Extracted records
* begin *
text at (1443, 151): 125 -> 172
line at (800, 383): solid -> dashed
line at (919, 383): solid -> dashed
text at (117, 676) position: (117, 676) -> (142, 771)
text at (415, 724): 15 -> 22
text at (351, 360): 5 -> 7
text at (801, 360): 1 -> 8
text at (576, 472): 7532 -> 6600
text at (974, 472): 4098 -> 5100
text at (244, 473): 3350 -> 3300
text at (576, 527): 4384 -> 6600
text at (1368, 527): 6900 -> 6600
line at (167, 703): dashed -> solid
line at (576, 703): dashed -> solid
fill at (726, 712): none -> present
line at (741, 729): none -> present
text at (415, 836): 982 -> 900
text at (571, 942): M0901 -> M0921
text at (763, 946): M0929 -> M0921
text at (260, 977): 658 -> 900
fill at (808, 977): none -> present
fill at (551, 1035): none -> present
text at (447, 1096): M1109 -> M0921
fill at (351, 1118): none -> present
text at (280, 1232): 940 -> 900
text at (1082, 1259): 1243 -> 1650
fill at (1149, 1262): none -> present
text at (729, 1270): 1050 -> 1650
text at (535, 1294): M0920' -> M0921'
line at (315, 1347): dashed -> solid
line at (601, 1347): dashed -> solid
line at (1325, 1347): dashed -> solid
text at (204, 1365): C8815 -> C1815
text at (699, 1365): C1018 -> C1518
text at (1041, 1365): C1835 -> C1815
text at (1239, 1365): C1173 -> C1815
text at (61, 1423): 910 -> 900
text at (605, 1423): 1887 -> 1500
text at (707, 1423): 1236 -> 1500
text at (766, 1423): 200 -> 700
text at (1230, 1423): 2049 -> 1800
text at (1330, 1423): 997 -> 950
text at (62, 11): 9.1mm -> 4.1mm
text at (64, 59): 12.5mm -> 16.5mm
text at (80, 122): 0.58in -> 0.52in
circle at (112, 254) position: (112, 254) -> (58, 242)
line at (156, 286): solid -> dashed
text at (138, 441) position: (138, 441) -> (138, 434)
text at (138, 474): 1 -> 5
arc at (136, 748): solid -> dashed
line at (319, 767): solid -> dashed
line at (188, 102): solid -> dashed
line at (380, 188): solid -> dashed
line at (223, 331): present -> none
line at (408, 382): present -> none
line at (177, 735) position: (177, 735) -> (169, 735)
* end *
▶ _Problem to work on_: Can you copy every one of the entries above word for word, without changing anything?

▶ _Solution below_:
text at (1443, 151): 125 -> 172
line at (800, 383): solid -> dashed
line at (919, 383): solid -> dashed
text at (117, 676) position: (117, 676) -> (142, 771)
text at (415, 724): 15 -> 22
text at (351, 360): 5 -> 7
text at (801, 360): 1 -> 8
text at (576, 472): 7532 -> 6600
text at (974, 472): 4098 -> 5100
text at (244, 473): 3350 -> 3300
text at (576, 527): 4384 -> 6600
text at (1368, 527): 6900 -> 6600
line at (167, 703): dashed -> solid
line at (576, 703): dashed -> solid
fill at (726, 712): none -> present
line at (741, 729): none -> present
text at (415, 836): 982 -> 900
text at (571, 942): M0901 -> M0921
text at (763, 946): M0929 -> M0921
text at (260, 977): 658 -> 900
fill at (808, 977): none -> present
fill at (551, 1035): none -> present
text at (447, 1096): M1109 -> M0921
fill at (351, 1118): none -> present
text at (280, 1232): 940 -> 900
text at (1082, 1259): 1243 -> 1650
fill at (1149, 1262): none -> present
text at (729, 1270): 1050 -> 1650
text at (535, 1294): M0920' -> M0921'
line at (315, 1347): dashed -> solid
line at (601, 1347): dashed -> solid
line at (1325, 1347): dashed -> solid
text at (204, 1365): C8815 -> C1815
text at (699, 1365): C1018 -> C1518
text at (1041, 1365): C1835 -> C1815
text at (1239, 1365): C1173 -> C1815
text at (61, 1423): 910 -> 900
text at (605, 1423): 1887 -> 1500
text at (707, 1423): 1236 -> 1500
text at (766, 1423): 200 -> 700
text at (1230, 1423): 2049 -> 1800
text at (1330, 1423): 997 -> 950
text at (62, 11): 9.1mm -> 4.1mm
text at (64, 59): 12.5mm -> 16.5mm
text at (80, 122): 0.58in -> 0.52in
circle at (112, 254) position: (112, 254) -> (58, 242)
line at (156, 286): solid -> dashed
text at (138, 441) position: (138, 441) -> (138, 434)
text at (138, 474): 1 -> 5
arc at (136, 748): solid -> dashed
line at (319, 767): solid -> dashed
line at (188, 102): solid -> dashed
line at (380, 188): solid -> dashed
line at (223, 331): present -> none
line at (408, 382): present -> none
line at (177, 735) position: (177, 735) -> (169, 735)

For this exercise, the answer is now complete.